6. Civil Code Section 1542. The Parties represent that they are not aware
of any claim by either of them other than the claims that are released by this
Agreement. Employee and the Company acknowledge that they have been advised by
legal counsel and are familiar with the provisions of California Civil Code
Section 1542, which provides as follows:
A GENERAL RELEASE DOES NOT EXTEND TO CLAIMS
WHICH THE CREDITOR DOES NOT KNOW OR
SUSPECT TO EXIST IN HIS FAVOR AT THE TIME OF
EXECUTING THE RELEASE, WHICH IF KNOWN BY HIM
MUST HAVE MATERIALLY AFFECTED HIS
SETTLEMENT WITH THE DEBTOR.
Employee and the Company, being aware of said code section, agree to
expressly waive any rights they may have thereunder, as well as under any other
statute or common law principles of similar effect.
7. No Pending or Future Lawsuits. Employee represents that she has no
lawsuits, claims or actions pending in her name, or on behalf of any other
person or entity, against the Company or any other person or entity referred to
herein. Employee also represents that she does not intend to bring any claims on
her own behalf or on behalf of any other person or entity against the Company or
any other person or entity referred to herein.
8. Confidentiality. The Parties acknowledge that Employee's agreement to
keep the terms and conditions of this Agreement confidential was a material
factor on which all parties relied in entering into this Agreement. Employee
hereto agrees to use her best efforts to maintain in confidence the existence of
this Agreement, the contents and terms of this Agreement, the consideration for
this Agreement, and any allegations relating to the Company or her employment
with the Company except as otherwise provided for in this Agreement (hereinafter
collectively referred to as "SEVERANCE INFORMATION"). Employee agrees to take
every reasonable precaution to prevent disclosure of any Severance Information
to third parties, and agrees that there will be no publicity, directly or
indirectly, concerning any Settlement Information. Employee agrees to take every
precaution to disclose Severance Information only to those attorneys,
accountants, governmental entities, and family members who have a reasonable
need to know of such Severance Information.

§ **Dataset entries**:
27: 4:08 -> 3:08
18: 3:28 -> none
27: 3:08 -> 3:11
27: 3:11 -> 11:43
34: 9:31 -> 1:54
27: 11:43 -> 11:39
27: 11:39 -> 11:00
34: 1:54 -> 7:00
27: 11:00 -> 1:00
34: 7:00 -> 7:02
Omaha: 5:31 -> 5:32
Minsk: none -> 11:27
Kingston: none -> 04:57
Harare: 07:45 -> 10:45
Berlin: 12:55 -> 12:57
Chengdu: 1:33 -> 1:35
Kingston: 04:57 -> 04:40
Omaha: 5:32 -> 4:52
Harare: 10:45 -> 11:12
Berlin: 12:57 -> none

§ **REQUIRED TASK**: Continue the severance agreement excerpt, starting after its last sentence. These lines stand apart from the severance agreement excerpt.

§ **RESPONSE FOR THIS EXERCISE**:
9. No Cooperation. Employee agrees she will not act in any manner that
might damage the business of the Company. Employee agrees that she will not
counsel or assist any attorneys or their clients in the presentation or
prosecution of any disputes, differences, grievances, claims, charges, or
complaints by any third party against the Company and/or any officer, director,
employee, agent, representative, shareholder or attorney of the Company, unless
under a subpoena or other court order to do so. Employee further agrees both to
immediately notify the Company upon receipt of any court order, subpoena, or any
legal discovery device that seeks or might require the disclosure or
production of the existence or terms of this Agreement, and to furnish, within
three (3) business days of its receipt, a copy of such subpoena or legal
discovery device to the Company.
10. Non-Disparagement. Employee agrees to refrain from any defamation,
libel or slander of the Company or tortious interference with the contracts and
relationships of the Company.
11. Non-Solicitation. Employee agrees that for a period of twelve (12)
months immediately following the Effective Date of this Agreement, Employee
shall not either directly or indirectly solicit, induce, recruit or encourage
any of the Company's employees to leave their employment, or take away such
employees, or attempt to solicit, induce, recruit, encourage, take away or hire
employees of the Company, either for herself or any other person or entity.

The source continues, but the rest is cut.